Use Case 1: Regulatory Compliance and Data Masking
Scenario | Problem | Solution |
---|---|---|
A healthcare provider needs to share patient data with a third-party analytics firm for research purposes. | Sensitive patient data cannot be shared. | Since the actual patient data is sensitive, you can generate synthetic health records to share safely. |
Solution: Generate Specific amount of data
To use this solution, please follow the steps desribed in the General Generation Process.
Use Case 2: Stress Testing Systems or Applications
Scenario | Problem | Solution |
---|---|---|
A telecom company is launching a new billing system and wants to ensure it can handle millions of transactions per minute. | Not having enough data to conduct the test efficienlty | By generating a massive amount of synthetic transaction data, they can stress test the system under load. |
Solution: Continuous Generation
To use this solution, assign a large target generation value to the session target
action for large-scale generation, as described in Step 3
above in the General Generation Process.
Use Case 3: Tracking Customer Transaction Behavior Based on Session Metadata
Scenario | Problem | Solution |
---|---|---|
A platform aims to analyze transaction behavior for various customer groups to promote relevant categories effectively. | The platform possesses historical session data for customer transactions, but specific combinations of metadata (e.g., age and gender) are scarce or nonexistent, making it challenging or impossible to determine these groups' transaction behavior. | By defining "given_metadata" in the generation config, the model generates customer data with specific demographic characteristics based on patterns learned from the training data, thereby providing the platform with sufficient data for analysis. |
Solution: Generation with Conditions on Session Metadata
To use this solution, update generate configuration, described in Step 2
of the General Generation Process
Note: This feature is only supported with the RF-Time-GAN model.
Use Case 4: Simulating Rare Events
Scenario | Problem | Solution |
---|---|---|
An e-commerce platform wants to improve its fraud detection system | But fraudulent transactions make up only a tiny fraction of their overall transactions. | Generate a large number of synthetic fraudulent transactionss to address the imbalance between normal and fraudulent transactions, potentially improving the fraud detection system's performance. |
Solution: Generate specific amount of data with conditions
To use this solution, update the Step 4
above
in the General Generation Process.
Note: Applicable to all 4 models.

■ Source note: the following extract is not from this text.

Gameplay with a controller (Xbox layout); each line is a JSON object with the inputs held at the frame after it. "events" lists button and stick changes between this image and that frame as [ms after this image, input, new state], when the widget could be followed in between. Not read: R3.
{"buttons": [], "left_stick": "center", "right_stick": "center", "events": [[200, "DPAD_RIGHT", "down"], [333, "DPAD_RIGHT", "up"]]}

If you have multiple conditions with different desired amount, follow the below steps and then concatenate all the results together.
For example, users may want to generate fraud events with 1000 records or sessions.
- Set Conditions: You can define conditions either with the
PostAmplify
action or with theSQL
action:Alternatively, use can also use thecondition_filter = ra.PostAmplify({ "query_ast": { "eq": {"fraud": 1} }, })
SQL
actioncondition_filter = ra.SQL(query = "SELECT * FROM my_table WHERE fraud=1")
-
Set Target Value: it controls the number of generated conditional records (for tabular data) or sessions (for time-series data):
target = ra.SessionTarget(target=100)
-
Build the Workflow:
builder = rf.WorkflowBuilder() builder.add(model) builder.add_action(generate, parents = [model, target]) builder.add_action(condition_filter, parents=[generate]) builder.add_action(target, parents=[condition_filter]) builder.add_action(save, parents=[condition_filter]) workflow = await builder.start(conn) print(f"Workflow: {workflow.id()}")
Use Case 5: Ensuring equal representation to meet specific synthetic data requirements.
Scenario | Problem | Solution |
---|---|---|
A snack manufacturer wants equal representation of flavors in their snack packages, but when generating synthetic stock data for this process, the distribution of flavors can vary, with some flavors being over- or under-represented | When synthesizing stock data for the manufacturer, the model learns most of the distribution but cannot guarantee an exact equal distribution. Some flavors may be generated more frequently than others, leading to an imbalanced dataset. Hence, the stock data may not meet the marketing requirement for equal representation of each flavor. | With Equal Data distribution, the synthetic data generation model can be modified to enforce equal representation of values in the "flavors" field. This constraint ensures that all flavors are equally distributed, satisfying the manufacturer's marketing requirement for stock data and promotional standards. This guarantees the generated synthetic dataset mirrors the ideal flavor distribution for the snack packages. |
Solution: Equal Data Distribution
To use this solution, update the Step 5
above
in the General Generation Process.
replacement = ra.Replace(
field="flavors",
condition=ra.EqualizeCondition(equalization=True)
)
builder = rf.WorkflowBuilder()
builder.add_model(model)
builder.add_action(generate, parents=[model])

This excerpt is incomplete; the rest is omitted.